- The Washington Times - Sunday, November 19, 2000

The 2000 presidential election is likely to go down in American history, much like the O.J. Simpson trial and Clinton impeachment, the two previous fin de siecle politico-legal events, more as a media melodrama than as a pursuit of factual truth. After hundreds of hours of testimony and the diametrically conflicting verdicts in O.J.'s criminal and civil trials, the jury of public opinion still remains undecided as to Simpson's guilt or innocence. Whether outgoing President Clinton was indeed guilty of high crimes and misdemeanors remains similarly a question that although put to rest politically has not been resolved on the basis of facts. Now add to the former two factual uncertainties the pending and still uncertain outcome of the Bush-Gore presidential contest, and a disturbing question appears to be emerging: Should the public care about knowing the factual truth in each of these high-visibility public events, or is it sufficient and just as well that the truth remains known only to a selected few?

It is on the answer to these two questions that the future of American democratic leadership in the post-Cold War era hinges. As schoolchildren, we all learned that totalitarian and authoritarian regimes are founded not only upon brute and illegitimate power but also upon deceit and packs of ideological and factual lies.

Democracy, alone among all available forms of governance, sees in truth the very fountain of its life. While other political systems claim to derive their legitimacy from mythical, divine, hereditary, oligarchical, plutocratic or some other elitist sources, democracy is founded on the belief in the social contract between the governed and governing. It was to this contract's existence that the 19th-century French visitor to these shores, Alexis de Tocqueville, attributed America's then existing solidarity, as well as the young democracy's future health.

But all contracts, as we know from other realms of public life, must rely for their legitimacy and binding effect upon the consent of those entering into them. And such consent must be informed consent based upon the common sharing of all available information. No government founded upon the consent of the governed can long endure unless the quest for the truth and adherence to the truth prevail as its fundamental principles. It is this recognition for the central role of truth in democratic governance that Americans must never forget or overlook, especially in this post-Cold War era in which we have set out to be the model as well as the major exporters of the democratic ideals and practices.

Increasingly, however, our original ideals of truth and honesty have been overtaken by a new national streak of practicality and opportunity. This new force, manifested in many arenas of our public life, is nowhere more evident than in the field of criminal justice.
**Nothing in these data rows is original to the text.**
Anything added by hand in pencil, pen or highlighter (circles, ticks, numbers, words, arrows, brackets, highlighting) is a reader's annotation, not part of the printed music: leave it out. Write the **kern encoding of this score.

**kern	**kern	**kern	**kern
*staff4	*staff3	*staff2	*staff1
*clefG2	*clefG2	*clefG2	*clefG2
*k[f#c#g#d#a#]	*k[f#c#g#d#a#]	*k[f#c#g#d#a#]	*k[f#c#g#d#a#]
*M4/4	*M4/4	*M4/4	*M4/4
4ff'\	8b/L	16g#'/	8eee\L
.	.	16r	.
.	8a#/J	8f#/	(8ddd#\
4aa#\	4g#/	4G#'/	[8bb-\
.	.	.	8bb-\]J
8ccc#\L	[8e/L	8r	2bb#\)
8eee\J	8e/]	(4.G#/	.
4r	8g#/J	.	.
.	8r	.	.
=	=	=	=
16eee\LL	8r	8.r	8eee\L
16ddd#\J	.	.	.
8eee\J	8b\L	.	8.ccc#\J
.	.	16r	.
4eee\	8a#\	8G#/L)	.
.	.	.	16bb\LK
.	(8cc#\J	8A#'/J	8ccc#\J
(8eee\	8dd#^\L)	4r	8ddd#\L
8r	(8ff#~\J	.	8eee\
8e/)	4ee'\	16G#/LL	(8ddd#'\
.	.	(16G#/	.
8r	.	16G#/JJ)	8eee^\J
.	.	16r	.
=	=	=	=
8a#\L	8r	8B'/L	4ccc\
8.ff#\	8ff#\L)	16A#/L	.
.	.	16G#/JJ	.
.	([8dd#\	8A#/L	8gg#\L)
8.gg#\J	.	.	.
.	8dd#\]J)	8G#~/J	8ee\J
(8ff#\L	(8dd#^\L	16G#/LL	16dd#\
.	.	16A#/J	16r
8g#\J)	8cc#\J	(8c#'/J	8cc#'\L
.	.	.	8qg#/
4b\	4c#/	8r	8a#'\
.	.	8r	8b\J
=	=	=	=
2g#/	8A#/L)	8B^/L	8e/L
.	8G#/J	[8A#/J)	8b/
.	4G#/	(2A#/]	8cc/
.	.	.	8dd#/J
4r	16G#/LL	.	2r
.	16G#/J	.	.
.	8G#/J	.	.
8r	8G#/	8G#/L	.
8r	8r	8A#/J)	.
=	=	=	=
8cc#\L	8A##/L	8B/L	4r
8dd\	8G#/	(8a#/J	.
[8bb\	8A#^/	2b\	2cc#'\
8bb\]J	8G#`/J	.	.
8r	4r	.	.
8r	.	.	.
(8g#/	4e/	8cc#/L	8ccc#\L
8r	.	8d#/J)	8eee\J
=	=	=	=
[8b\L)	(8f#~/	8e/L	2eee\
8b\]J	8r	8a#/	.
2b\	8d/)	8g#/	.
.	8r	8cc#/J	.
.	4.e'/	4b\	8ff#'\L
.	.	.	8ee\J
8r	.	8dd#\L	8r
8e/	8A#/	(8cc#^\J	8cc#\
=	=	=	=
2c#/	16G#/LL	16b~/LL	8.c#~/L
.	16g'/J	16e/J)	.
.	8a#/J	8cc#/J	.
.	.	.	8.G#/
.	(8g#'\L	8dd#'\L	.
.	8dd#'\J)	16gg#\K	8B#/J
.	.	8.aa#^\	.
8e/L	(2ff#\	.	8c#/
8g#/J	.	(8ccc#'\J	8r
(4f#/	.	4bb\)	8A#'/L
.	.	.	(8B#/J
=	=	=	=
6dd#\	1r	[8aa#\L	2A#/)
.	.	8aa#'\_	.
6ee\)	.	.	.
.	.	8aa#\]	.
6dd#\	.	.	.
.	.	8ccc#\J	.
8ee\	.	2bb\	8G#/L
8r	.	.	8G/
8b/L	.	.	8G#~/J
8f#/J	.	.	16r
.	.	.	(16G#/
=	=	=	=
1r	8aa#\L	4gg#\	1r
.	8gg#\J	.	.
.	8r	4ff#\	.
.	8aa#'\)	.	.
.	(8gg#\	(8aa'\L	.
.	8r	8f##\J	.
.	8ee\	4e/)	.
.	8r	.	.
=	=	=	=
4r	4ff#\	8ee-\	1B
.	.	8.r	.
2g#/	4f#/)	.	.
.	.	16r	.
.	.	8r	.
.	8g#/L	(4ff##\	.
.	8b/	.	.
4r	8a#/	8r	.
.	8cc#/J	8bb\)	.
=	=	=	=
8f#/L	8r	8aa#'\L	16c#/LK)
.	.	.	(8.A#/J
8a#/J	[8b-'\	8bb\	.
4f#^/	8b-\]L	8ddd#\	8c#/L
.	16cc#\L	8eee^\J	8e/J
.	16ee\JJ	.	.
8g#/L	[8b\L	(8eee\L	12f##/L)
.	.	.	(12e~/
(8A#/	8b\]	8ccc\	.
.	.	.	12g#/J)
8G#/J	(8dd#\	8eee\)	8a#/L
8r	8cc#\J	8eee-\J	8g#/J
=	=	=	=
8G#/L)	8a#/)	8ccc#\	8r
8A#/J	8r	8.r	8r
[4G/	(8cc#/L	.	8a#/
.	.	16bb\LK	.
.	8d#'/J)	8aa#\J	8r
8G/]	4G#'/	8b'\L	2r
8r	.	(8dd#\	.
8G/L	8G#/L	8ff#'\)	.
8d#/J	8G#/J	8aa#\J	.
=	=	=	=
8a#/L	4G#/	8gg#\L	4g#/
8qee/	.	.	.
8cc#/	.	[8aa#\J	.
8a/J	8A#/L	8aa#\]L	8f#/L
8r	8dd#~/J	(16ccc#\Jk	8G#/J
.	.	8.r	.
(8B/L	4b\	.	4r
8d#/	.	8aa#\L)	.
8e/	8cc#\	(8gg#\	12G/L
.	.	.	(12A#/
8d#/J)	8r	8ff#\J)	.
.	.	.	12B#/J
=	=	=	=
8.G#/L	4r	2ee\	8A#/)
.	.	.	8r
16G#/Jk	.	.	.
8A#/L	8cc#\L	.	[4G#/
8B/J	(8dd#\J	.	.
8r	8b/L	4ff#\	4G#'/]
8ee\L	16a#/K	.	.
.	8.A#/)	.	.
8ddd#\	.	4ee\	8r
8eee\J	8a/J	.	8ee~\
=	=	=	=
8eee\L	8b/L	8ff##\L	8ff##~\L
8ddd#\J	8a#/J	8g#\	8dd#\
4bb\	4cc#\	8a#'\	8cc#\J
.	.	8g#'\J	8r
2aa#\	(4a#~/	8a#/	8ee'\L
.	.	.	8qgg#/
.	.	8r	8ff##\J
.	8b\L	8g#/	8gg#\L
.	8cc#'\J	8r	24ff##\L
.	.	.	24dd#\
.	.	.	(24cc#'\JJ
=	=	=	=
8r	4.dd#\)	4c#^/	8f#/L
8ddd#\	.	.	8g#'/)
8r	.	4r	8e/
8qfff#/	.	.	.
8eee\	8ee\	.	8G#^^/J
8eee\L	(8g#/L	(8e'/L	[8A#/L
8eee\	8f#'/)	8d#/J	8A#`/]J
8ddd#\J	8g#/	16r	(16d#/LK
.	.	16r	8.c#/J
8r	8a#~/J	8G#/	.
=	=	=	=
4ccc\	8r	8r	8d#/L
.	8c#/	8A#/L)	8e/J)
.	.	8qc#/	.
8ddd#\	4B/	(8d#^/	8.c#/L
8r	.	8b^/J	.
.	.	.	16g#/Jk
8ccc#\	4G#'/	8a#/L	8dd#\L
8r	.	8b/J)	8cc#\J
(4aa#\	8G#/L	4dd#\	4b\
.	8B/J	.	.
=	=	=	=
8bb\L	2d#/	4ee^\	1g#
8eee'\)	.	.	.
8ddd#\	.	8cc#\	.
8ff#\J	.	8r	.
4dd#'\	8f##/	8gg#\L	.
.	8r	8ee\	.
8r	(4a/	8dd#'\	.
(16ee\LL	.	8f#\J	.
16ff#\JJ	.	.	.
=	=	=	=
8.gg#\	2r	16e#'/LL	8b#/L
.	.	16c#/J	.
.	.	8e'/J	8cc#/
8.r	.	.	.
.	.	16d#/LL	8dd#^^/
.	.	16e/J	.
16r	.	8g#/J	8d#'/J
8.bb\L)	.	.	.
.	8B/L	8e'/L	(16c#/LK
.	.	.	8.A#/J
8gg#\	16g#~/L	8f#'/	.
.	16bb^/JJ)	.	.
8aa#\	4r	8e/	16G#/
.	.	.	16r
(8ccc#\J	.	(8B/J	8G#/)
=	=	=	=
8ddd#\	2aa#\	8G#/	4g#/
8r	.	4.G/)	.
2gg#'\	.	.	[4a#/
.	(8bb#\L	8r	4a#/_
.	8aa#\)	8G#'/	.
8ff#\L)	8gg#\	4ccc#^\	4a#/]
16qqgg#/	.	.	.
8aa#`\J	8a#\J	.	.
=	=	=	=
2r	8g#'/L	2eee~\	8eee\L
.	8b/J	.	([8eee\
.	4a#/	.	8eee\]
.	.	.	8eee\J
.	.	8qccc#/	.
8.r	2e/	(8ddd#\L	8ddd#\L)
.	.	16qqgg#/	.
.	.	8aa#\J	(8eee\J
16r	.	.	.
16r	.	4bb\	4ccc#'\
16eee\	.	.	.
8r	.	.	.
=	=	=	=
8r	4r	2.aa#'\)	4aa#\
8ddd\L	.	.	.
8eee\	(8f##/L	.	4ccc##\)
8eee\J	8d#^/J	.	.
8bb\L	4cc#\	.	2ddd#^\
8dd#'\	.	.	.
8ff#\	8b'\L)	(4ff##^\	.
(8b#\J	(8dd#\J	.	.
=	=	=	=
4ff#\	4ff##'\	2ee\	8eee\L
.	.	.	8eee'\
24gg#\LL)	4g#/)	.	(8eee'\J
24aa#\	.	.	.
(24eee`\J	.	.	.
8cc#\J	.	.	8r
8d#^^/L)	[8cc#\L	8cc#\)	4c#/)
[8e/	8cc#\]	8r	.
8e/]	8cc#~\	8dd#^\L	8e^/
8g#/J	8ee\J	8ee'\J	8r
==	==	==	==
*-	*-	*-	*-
Beginning much earlier, but gaining dramatic impetus in the second half of the 20th century, our public prosecutors, courts of justice and defense attorneys have grown to seek and enforce not the truth but some opportune compromise. We call this practice "plea bargaining" and attribute our willingness to engage in this corruption of justice to the undue burdens that would be placed upon our already overburdened judicial system if truth rather than negotiated compromises was to prevail. In consequence, by dismissing the traditional European "principle of legality" (which requires that all offenders and offenses be prosecuted), and substituting for it the "principle of opportunity," which permits selective enforcement of the law when such practice is found to be opportune, we have made "plea bargaining" the law of the land. More than 95 percent of all criminal prosecutions today are resolved through resort to such oriental-bazaar-type bargains between prosecuting and defense attorneys.

There is little likelihood now that the dominating practice of plea bargaining will be controlled or diminished in the criminal arena, but it is imperative, for the survival of democratic legitimacy, that this pernicious practice not be allowed to invade the realms of American politics. Even without any such new compromising of the honesty and truthfulness of the electoral process, unduly large segments of the American electorate have refrained from taking part in the political process. Apathy, boredom, civic irresponsibility and the widespread argument that "our votes don't count" should not be permitted to be enhanced by a policy claiming that handling elections "expeditiously" has a higher priority than a commitment to all available and possible means for guaranteeing a true elective outcome an outcome in which no segment of our society can rightfully claim that it has been disenfranchised.

The future of American democracy and the strength of the claim for democracy's superiority over past and discarded forms of governance require that truth prevails, at any lawful cost, in the current presidential contest. The argument that aggrieved parties should forgo corrective relief in the electoral forums in the interest of "good sportsmanship" or "business as usual" undercuts the greater need for more honest and unbiased elective processes. The viability of America's social contract is at stake. Whatever means affected communities decide to resort to in the honest pursuit of presidential or other electoral truths cannot be allowed to be squelched. Recent years have seen greater resort to the judiciary for the resolution of fundamentally economic, social and political conflicts. But resort to the courts, federal or state, for assistance in blocking the pursuit of greater truth is and will be, a sad testimony to this country's growing willingness to give up basic federal and democratic principles including truth, informed consent and "subsidiary" (local self-government) in the pursuit of such allegedly more pressing values as "loss of time," "efficiency," "costs" or "law and order."

Nicholas N. Kittrie, former counsel to the Senate Judiciary Committee, is distinguished university professor at American University Law School.